On 11.11.2014 16:29, Mark Rutland wrote:
Hi,
On Thu, Nov 06, 2014 at 01:33:20PM +0000, Alexander Spyridakis wrote:
On 6 November 2014 14:44, Peter Maydell peter.maydell@linaro.org wrote:
We need ACPI guest support in QEMU for AArch64 over here, with all features (including the ability to run ACPI code and add specific tables), for ACPI-based guests.
The plan for providing ACPI to guests is that we run a UEFI BIOS blob which is what is responsible for providing ACPI and UEFI runtime services to guests which need them. (The UEFI blob finds out about its hardware by looking at a device tree that QEMU passes it, but that's a detail between QEMU and its bios blob). This pretty much looks like what x86 QEMU used to do with ACPI for a very long time, so we know it's a feasible approach.
Hi Peter,
The rational in the proposed approach is meant for cases where the user does not want to rely on external firmware layers. While UEFI could do what you are describing, the point is to avoid this not so trivial overhead in the booting process. Especially in the case of thin guests, where another software dependency is undesired.
I'm not sure how you plan to use ACPI without UEFI, as there are several pieces of information which ACPI misses, such as the memory map, which must be discovered from UEFI. How do you intend to discover the memory map without UEFI?
Additionally, with Linux and other generic OSs, the expectation is that the ACPI tables are discovered via the UEFI system table. How do you intend to discover the ACPI tables? Or other system information?
From experience with Linux, querying this information from UEFI is a trivial overhead, though a UEFI implementation might take a while to boot to the point where that is possible. It would be more generally helpful to have an optimized virtualised UEFI for this case (or perhaps just a UEFI frontend that presents the same interface to EFI applications but doesn't have to do any heavy lifting at boot).
So far the general trend with AArch64 at the system level is to use generic interfaces as far as possible.

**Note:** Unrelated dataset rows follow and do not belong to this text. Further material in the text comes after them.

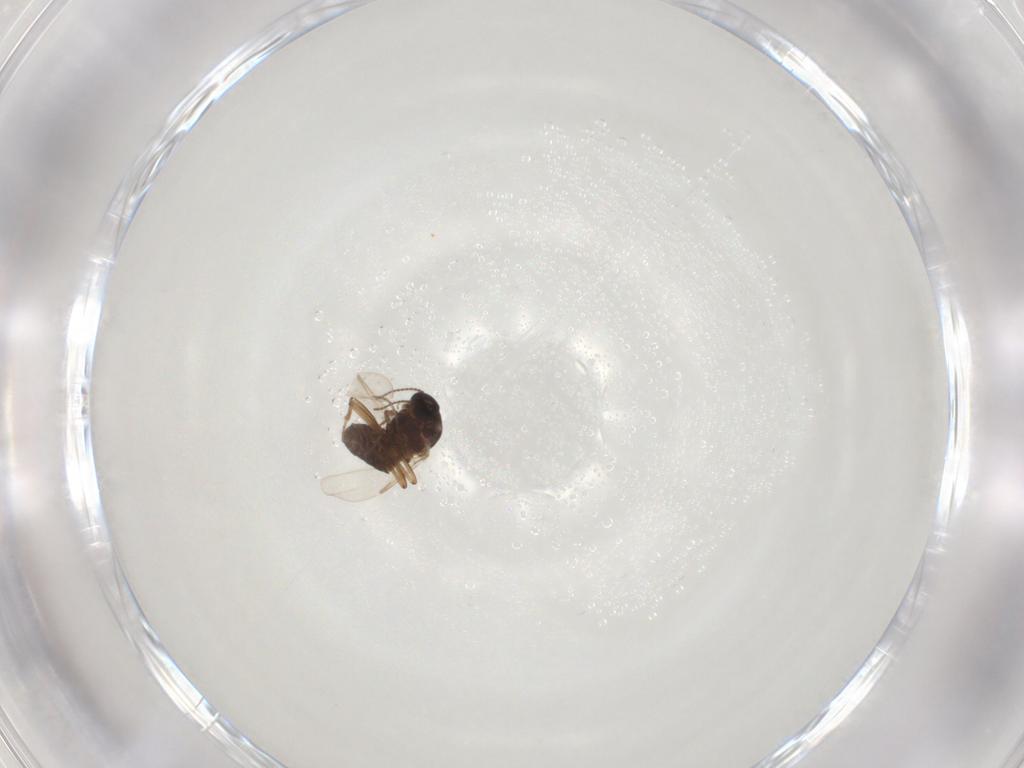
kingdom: Animalia
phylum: Arthropoda
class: Insecta
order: Diptera
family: Ceratopogonidae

The generic interface for discovering ACPI tables is to boot as an EFI application and then to query the tables from UEFI. That is the interface others are likely to follow, and ACPI without UEFI is unlikely to be of much use to anyone else.
Why is it worth expending the effort on the boot protocol you suggest (which so far is not well defined) when there is already a portable, well-defined standard that others are already following?
Thanks, Mark.
Hi,
I tend to mostly agree with this, we might look for alternative solutions for speeding up guest startup in the future but in general if getting ACPI in the guest for ARM64 requires also getting UEFI, then I can personally live with that, especially if we strive to have the kind of optimized virtualized UEFI you mention.

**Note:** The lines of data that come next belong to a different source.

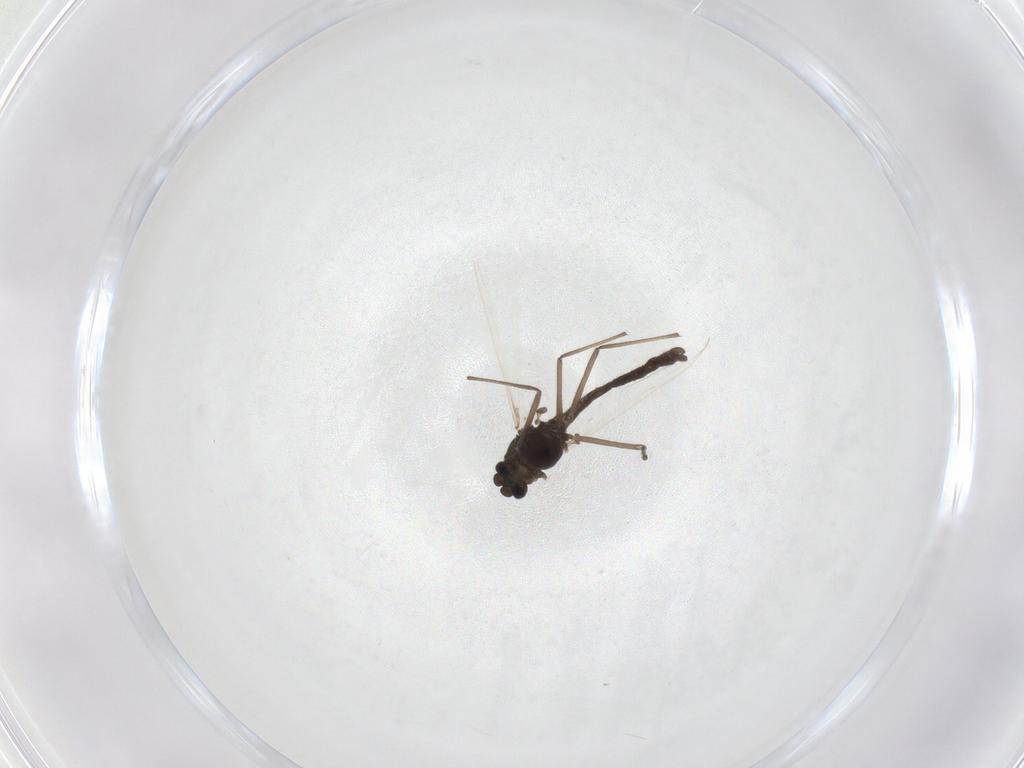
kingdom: Animalia
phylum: Arthropoda
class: Insecta
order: Diptera
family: Chironomidae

We can in the meantime use these patches to test the "fast path" to the guest by just hardcoding or passing on the command line what is needed to be able to test information reading from ACPI from the guest side.
I cc: my colleagues Jani and Paul which have more the use case in mind and might correct me there.
For x86 though what is the state of UEFI in QEMU? Is it relying on the OVMF project to provide the firmware images if I understand correctly.. How is it working out in practice? Should the same kind of approach be taken for ARM64?
As mentioned by others, I'd rather see an implementation of ACPI in QEMU which learns from the experience of X86 (and possibly shares some code if possible), rather than going in a different direction by creating device trees first, and then converting them to ACPI tables somewhere in the firmware, just because device trees are "already there", for the reasons which have already been mentioned before by Igor and others.
I wouldn't want for ACPI to be "sort of" supported in QEMU, but with a limited functionality which makes it not fully useful in practice. I'd rather see it as a first class citizen instead, including the ability to run AML code.